Cheater's Paradox

You are convinced that your other is cheating on you. Your other will only come clean as far as the evidence reveals.

If you have no evidence, you can do anything you want until you are blue in the face, no amount of confrontation (possibly barring psychosis) will make them say, "Well since you asked so nice, Yes, I am cheating on you." or "If I tell you the truth will you stop asking already?!" The answer will always be, "No, and I am offended that you would even think that" (or some variation thereof. Which is why so many posts tell you not to confront them until you have evidence. After that initial conversation, the walls go up and smoke and mirrors become more plentiful with each unsupported inquiry.

Let's say you get a little info that you may call evidence: Some phone records or a lunch/coffee date. Well, what does Cheater's Paradox say? "You caught me talking to someone? He/she is just a friend."

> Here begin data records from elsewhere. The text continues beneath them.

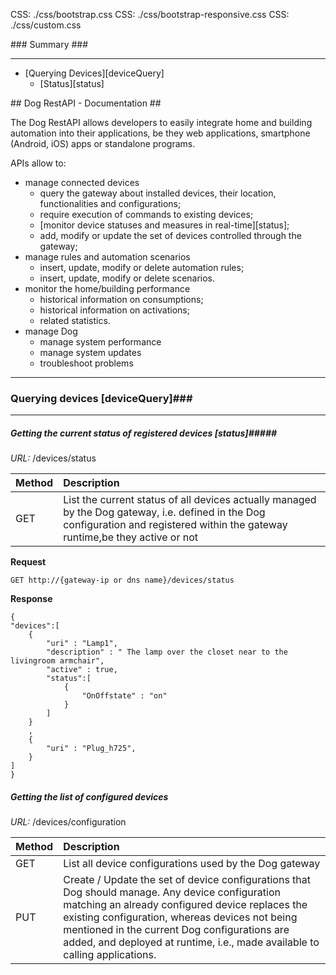 CSS: ./css/bootstrap.css
CSS: ./css/bootstrap-responsive.css
CSS: ./css/custom.css

<div class="container-fluid" markdown="1">
<div class="navbar navbar-fixed-top span3" markdown="1">
### Summary ###

--------------------

<div class="well" markdown="1">

* [Querying Devices][deviceQuery]
	* [Status][status]
</div>
</div>

<div class="row-fluid" markdown="1">
<div class="span3"></div>
<div class="span9" markdown="1">

<div class="page-header" markdown="1">
## Dog RestAPI - Documentation ##
</div>

The Dog RestAPI allows developers to easily integrate home and building automation into their applications, be they web applications, smartphone (Android, iOS) apps or standalone programs.

APIs allow to:

* manage connected devices
	* query the gateway about installed devices, their location, functionalities and configurations;
	* require execution of commands to existing devices;
	* [monitor device statuses and measures in real-time][status];
	* add, modify or update the set of devices controlled through the gateway;
* manage rules and automation scenarios
	* insert, update, modify or delete automation rules;
	* insert, update, modify or delete scenarios.
* monitor the home/building performance
	* historical information on consumptions;
	* historical information on activations;
	* related statistics.
* manage Dog 
	* manage system performance
	* manage system updates
	* troubleshoot problems

---------------------------------

### Querying devices [deviceQuery]###

---------------------------------

##### Getting the current status of registered devices [status]#####

*URL:* /devices/status

|Method|Description|
|:-----|:----------|
| GET | List the current status of all devices actually managed by the Dog gateway, i.e. defined in the Dog configuration and registered within the gateway runtime,be they active or not |

**Request**

	GET http://{gateway-ip or dns name}/devices/status

**Response**

	{
	"devices":[
		{
			"uri" : "Lamp1",
			"description" : " The lamp over the closet near to the livingroom armchair",
			"active" : true,
			"status":[
				{
					"OnOffstate" : "on"
				}
			]
		}
		,
		{
			"uri" : "Plug_h725",
		}
	]
	}
	




##### Getting the list of configured devices #####

*URL:* /devices/configuration

|Method|Description|
|:-----|:----------|
| GET | List all device configurations used by the Dog gateway |
| PUT | Create / Update the set of device configurations that Dog should manage. Any device configuration matching an already configured device replaces the existing configuration, whereas devices not being mentioned in the current Dog configurations are added, and deployed at runtime, i.e., made available to calling applications.|

</div>
</div>
</div>
<script src="./js/jquery.js"></script>
<script src="./js/bootstrap.js"></script>
<script src="./js/ajax.js"></script>
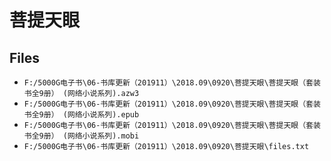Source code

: # 菩提天眼

## Files

- `F:/5000G电子书\06-书库更新（201911）\2018.09\0920\菩提天眼\菩提天眼（套装书全9册） (网络小说系列).azw3`
- `F:/5000G电子书\06-书库更新（201911）\2018.09\0920\菩提天眼\菩提天眼（套装书全9册） (网络小说系列).epub`
- `F:/5000G电子书\06-书库更新（201911）\2018.09\0920\菩提天眼\菩提天眼（套装书全9册） (网络小说系列).mobi`
- `F:/5000G电子书\06-书库更新（201911）\2018.09\0920\菩提天眼\files.txt`
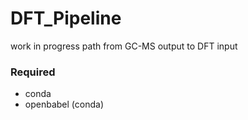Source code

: # DFT_Pipeline
work in progress path from GC-MS output to DFT input

### Required

- conda
- openbabel (conda)
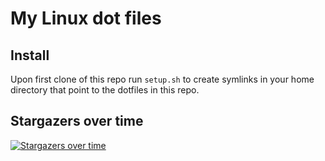 # My Linux dot files

## Install
Upon first clone of this repo run `setup.sh` to create symlinks in your home directory that point to the dotfiles in this repo.

## Stargazers over time
[![Stargazers over time](https://starcharts.herokuapp.com/graybush/dotfiles.svg)](https://starcharts.herokuapp.com/graybush/dotfiles)
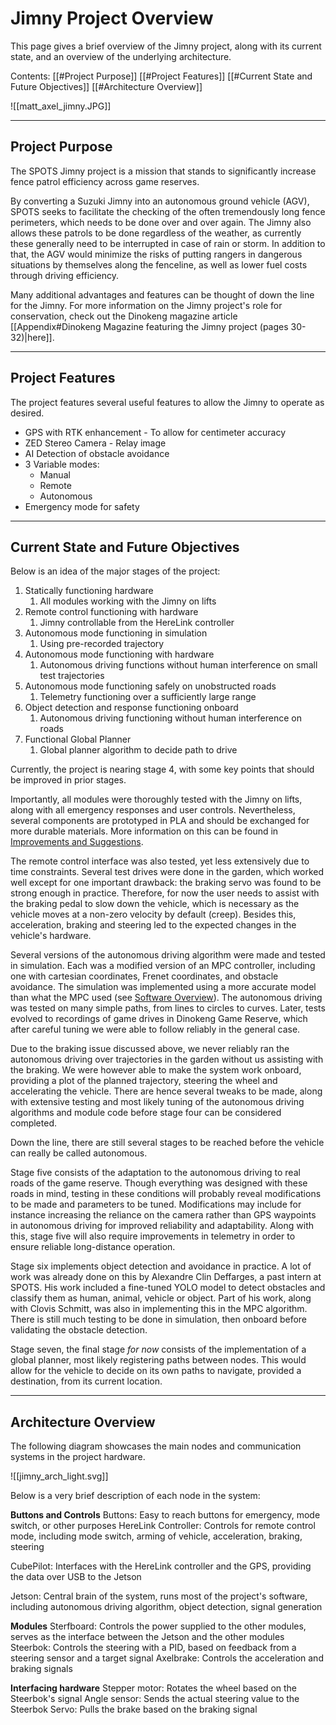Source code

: 
# Jimny Project Overview


This page gives a brief overview of the Jimny project, along with its current state, and an overview of the underlying architecture.

Contents:
[[#Project Purpose]]
[[#Project Features]]
[[#Current State and Future Objectives]]
[[#Architecture Overview]]


![[matt_axel_jimny.JPG]]


--- 

## Project Purpose

The SPOTS Jimny project is a mission that stands to significantly increase fence patrol efficiency across game reserves.

By converting a Suzuki Jimny into an autonomous ground vehicle (AGV), SPOTS seeks to facilitate the checking of the often tremendously long fence perimeters, which needs to be done over and over again. The Jimny also allows these patrols to be done regardless of the weather, as currently these generally need to be interrupted in case of rain or storm. In addition to that, the AGV would minimize the risks of putting rangers in dangerous situations by themselves along the fenceline, as well as lower fuel costs through driving efficiency.

Many additional advantages and features can be thought of down the line for the Jimny. For more information on the Jimny project's role for conservation, check out the Dinokeng magazine article [[Appendix#Dinokeng Magazine featuring the Jimny project (pages 30-32)|here]].


---

## Project Features

The project features several useful features to allow the Jimny to operate as desired.

- GPS with RTK enhancement - To allow for centimeter accuracy 
- ZED Stereo Camera - Relay image
- AI Detection of obstacle avoidance
- 3 Variable modes:
	- Manual
	- Remote
	- Autonomous
- Emergency mode for safety


----

## Current State and Future Objectives

Below is an idea of the major stages of the project:

1.  Statically functioning hardware
	1. All modules working with the Jimny on lifts 
2.  Remote control functioning with hardware
	1. Jimny controllable from the HereLink controller
3.  Autonomous mode functioning in simulation
	1. Using pre-recorded trajectory
4.  Autonomous mode functioning with hardware
	1. Autonomous driving functions without human interference on small test trajectories
5.  Autonomous mode functioning safely on unobstructed roads
	1. Telemetry functioning over a sufficiently large range
6.  Object detection and response functioning onboard
	1. Autonomous driving functioning without human interference on roads
7.  Functional Global Planner
	1. Global planner algorithm to decide path to drive

Currently, the project is nearing stage 4, with some key points that should be improved in prior stages.

Importantly, all modules were thoroughly tested with the Jimny on lifts, along with all emergency responses and user controls. Nevertheless, several components are prototyped in PLA and should be exchanged for more durable materials. More information on this can be found in [Improvements and Suggestions](Improvements-and-Suggestions). 

The remote control interface was also tested, yet less extensively due to time constraints. Several test drives were done in the garden, which worked well except for one important drawback: the braking servo was found to be strong enough in practice. Therefore, for now the user needs to assist with the braking pedal to slow down the vehicle, which is necessary as the vehicle moves at a non-zero velocity by default (creep). Besides this, acceleration, braking and steering led to the expected changes in the vehicle's hardware.

Several versions of the autonomous driving algorithm were made and tested in simulation. Each was a modified version of an MPC controller, including one with cartesian coordinates, Frenet coordinates, and obstacle avoidance. The simulation was implemented using a more accurate model than what the MPC used (see [Software Overview](Software-Overview)). The autonomous driving was tested on many simple paths, from lines to circles to curves. Later, tests evolved to recordings of game drives in Dinokeng Game Reserve, which after careful tuning we were able to follow reliably in the general case.

Due to the braking issue discussed above, we never reliably ran the autonomous driving over trajectories in the garden without us assisting with the braking. We were however able to make the system work onboard, providing a plot of the planned trajectory, steering the wheel and accelerating the vehicle. There are hence several tweaks to be made, along with extensive testing and most likely tuning of the autonomous driving algorithms and module code before stage four can be considered completed.

Down the line, there are still several stages to be reached before the vehicle can really be called autonomous.

Stage five consists of the adaptation to the autonomous driving to real roads of the game reserve. Though everything was designed with these roads in mind, testing in these conditions will probably reveal modifications to be made and parameters to be tuned. Modifications may include for instance increasing the reliance on the camera rather than GPS waypoints in autonomous driving for improved reliability and adaptability. Along with this, stage five will also require improvements in telemetry in order to ensure reliable long-distance operation.

Stage six implements object detection and avoidance in practice. A lot of work was already done on this by Alexandre Clin Deffarges, a past intern at SPOTS. His work included a fine-tuned YOLO model to detect obstacles and classify them as human, animal, vehicle or object. Part of his work, along with Clovis Schmitt, was also in implementing this in the MPC algorithm. There is still much testing to be done in simulation, then onboard before validating the obstacle detection.

Stage seven, the final stage *for now* consists of the implementation of a global planner, most likely registering paths between nodes. This would allow for the vehicle to decide on its own paths to navigate, provided a destination, from its current location.


---


## Architecture Overview


The following diagram showcases the main nodes and communication systems in the project hardware. 

![[jimny_arch_light.svg]]


Below is a very brief description of each node in the system:

**Buttons and Controls**
Buttons: Easy to reach buttons for emergency, mode switch, or other purposes
HereLink Controller: Controls for remote control mode, including mode switch, arming of vehicle, acceleration, braking, steering

CubePilot: Interfaces with the HereLink controller and the GPS, providing the data over USB to the Jetson

Jetson: Central brain of the system, runs most of the project's software, including autonomous driving algorithm, object detection, signal generation

**Modules**
Sterfboard: Controls the power supplied to the other modules, serves as the interface between the Jetson and the other modules
Steerbok: Controls the steering with a PID, based on feedback from a steering sensor and a target signal 
Axelbrake: Controls the acceleration and braking signals

**Interfacing hardware**
Stepper motor: Rotates the wheel based on the Steerbok's signal
Angle sensor: Sends the actual steering value to the Steerbok
Servo: Pulls the brake based on the braking signal 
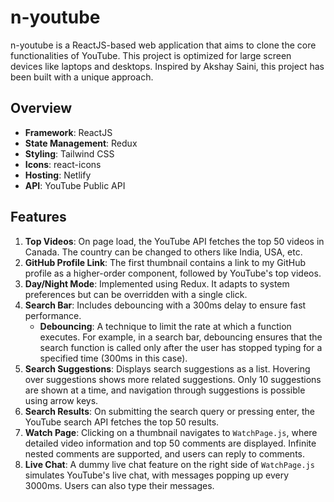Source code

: # n-youtube

n-youtube is a ReactJS-based web application that aims to clone the core functionalities of YouTube. This project is optimized for large screen devices like laptops and desktops. Inspired by Akshay Saini, this project has been built with a unique approach.

## Overview

- **Framework**: ReactJS
- **State Management**: Redux
- **Styling**: Tailwind CSS
- **Icons**: react-icons
- **Hosting**: Netlify
- **API**: YouTube Public API

## Features

1. **Top Videos**: On page load, the YouTube API fetches the top 50 videos in Canada. The country can be changed to others like India, USA, etc.
2. **GitHub Profile Link**: The first thumbnail contains a link to my GitHub profile as a higher-order component, followed by YouTube's top videos.
3. **Day/Night Mode**: Implemented using Redux. It adapts to system preferences but can be overridden with a single click.
4. **Search Bar**: Includes debouncing with a 300ms delay to ensure fast performance. 
   - **Debouncing**: A technique to limit the rate at which a function executes. For example, in a search bar, debouncing ensures that the search function is called only after the user has stopped typing for a specified time (300ms in this case).
5. **Search Suggestions**: Displays search suggestions as a list. Hovering over suggestions shows more related suggestions. Only 10 suggestions are shown at a time, and navigation through suggestions is possible using arrow keys.
6. **Search Results**: On submitting the search query or pressing enter, the YouTube search API fetches the top 50 results.
7. **Watch Page**: Clicking on a thumbnail navigates to `WatchPage.js`, where detailed video information and top 50 comments are displayed. Infinite nested comments are supported, and users can reply to comments.
8. **Live Chat**: A dummy live chat feature on the right side of `WatchPage.js` simulates YouTube's live chat, with messages popping up every 3000ms. Users can also type their messages.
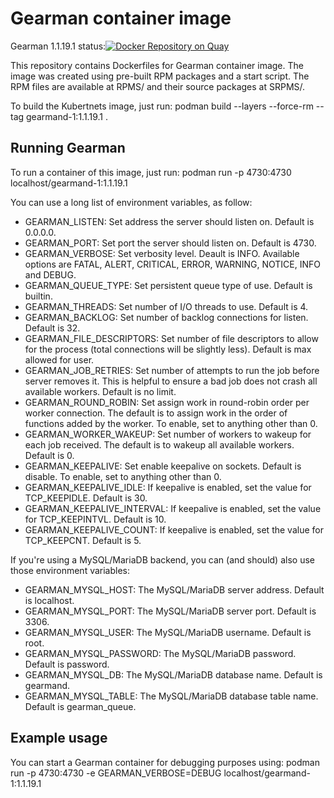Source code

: Gearman container image
=======================

Gearman 1.1.19.1 status:[![Docker Repository on Quay](https://quay.io/repository/ernaniaz/gearman-1.1.19.1/status "Docker Repository on Quay")](https://quay.io/repository/ernaniaz/gearman-1.1.19.1)

This repository contains Dockerfiles for Gearman container image.
The image was created using pre-built RPM packages and a start script.
The RPM files are available at RPMS/ and their source packages at SRPMS/.

To build the Kubertnets image, just run:
podman build --layers --force-rm --tag gearmand-1:1.1.19.1 .


Running Gearman
---------------

To run a container of this image, just run:
podman run -p 4730:4730 localhost/gearmand-1:1.1.19.1

You can use a long list of environment variables, as follow:

* GEARMAN_LISTEN: Set address the server should listen on. Default is 0.0.0.0.
* GEARMAN_PORT: Set port the server should listen on. Default is 4730.
* GEARMAN_VERBOSE: Set verbosity level. Deault is INFO. Available options are FATAL, ALERT, CRITICAL, ERROR, WARNING, NOTICE, INFO and DEBUG.
* GEARMAN_QUEUE_TYPE: Set persistent queue type of use. Default is builtin.
* GEARMAN_THREADS: Set number of I/O threads to use. Default is 4.
* GEARMAN_BACKLOG: Set number of backlog connections for listen. Default is 32.
* GEARMAN_FILE_DESCRIPTORS: Set number of file descriptors to allow for the process (total connections will be slightly less). Default is max allowed for user.
* GEARMAN_JOB_RETRIES: Set number of attempts to run the job before server removes it. This is helpful to ensure a bad job does not crash all available workers. Default is no limit.
* GEARMAN_ROUND_ROBIN: Set assign work in round-robin order per worker connection. The default is to assign work in the order of functions added by the worker. To enable, set to anything other than 0.
* GEARMAN_WORKER_WAKEUP: Set number of workers to wakeup for each job received. The default is to wakeup all available workers. Default is 0.
* GEARMAN_KEEPALIVE: Set enable keepalive on sockets. Default is disable. To enable, set to anything other than 0.
* GEARMAN_KEEPALIVE_IDLE: If keepalive is enabled, set the value for TCP_KEEPIDLE. Default is 30.
* GEARMAN_KEEPALIVE_INTERVAL: If keepalive is enabled, set the value for TCP_KEEPINTVL. Default is 10.
* GEARMAN_KEEPALIVE_COUNT: If keepalive is enabled, set the value for TCP_KEEPCNT. Default is 5.

If you're using a MySQL/MariaDB backend, you can (and should) also use those environment variables:

* GEARMAN_MYSQL_HOST: The MySQL/MariaDB server address. Default is localhost.
* GEARMAN_MYSQL_PORT: The MySQL/MariaDB server port. Default is 3306.
* GEARMAN_MYSQL_USER: The MySQL/MariaDB username. Default is root.
* GEARMAN_MYSQL_PASSWORD: The MySQL/MariaDB password. Default is password.
* GEARMAN_MYSQL_DB: The MySQL/MariaDB database name. Default is gearmand.
* GEARMAN_MYSQL_TABLE: The MySQL/MariaDB database table name. Default is gearman_queue.


Example usage
-------------

You can start a Gearman container for debugging purposes using:
podman run -p 4730:4730 -e GEARMAN_VERBOSE=DEBUG localhost/gearmand-1:1.1.19.1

Let's say you come across e-mails or texts saying some pretty funky stuff. "You read some of my e-mails? They were just joking/psycho/trying to get me into hot water (fill in the blank)." or "You read e-mails that I wrote? We were just joking around, being stupid".

Let's say you walk in on your wife watching porn and getting a back-massage from her male co-worker while in her pyjamas and you weren't suppose to be home that night. "That's all you saw? Nothing happened and nothing was going to happen." (Scenario taken from my own happy story).

Let's say you manage to come across the BIG ONE. "It didn't mean anything. It was only the one time." Why? Because Cheater's Paradox says that you only know about the one time so that is all that exists.

Anybody else want to add their own favorite/least favorite Cheater's Paradox, I would like to know.

What's the point? The point is that at some stage you come to a realization that they are being dishonest/deceptive and you can't live with that breech of trust? I didn't have to find out whether it was all true or gather all the evidence for me to say, "I can't trust this person enough to make this work." Find your stage and let go if you are past it.

Without Cheater's Paradox we would get responses like:

  • "You saw me flirting with your best friend? Oh, that's because I'm having sex with her 4 or 5 times a week."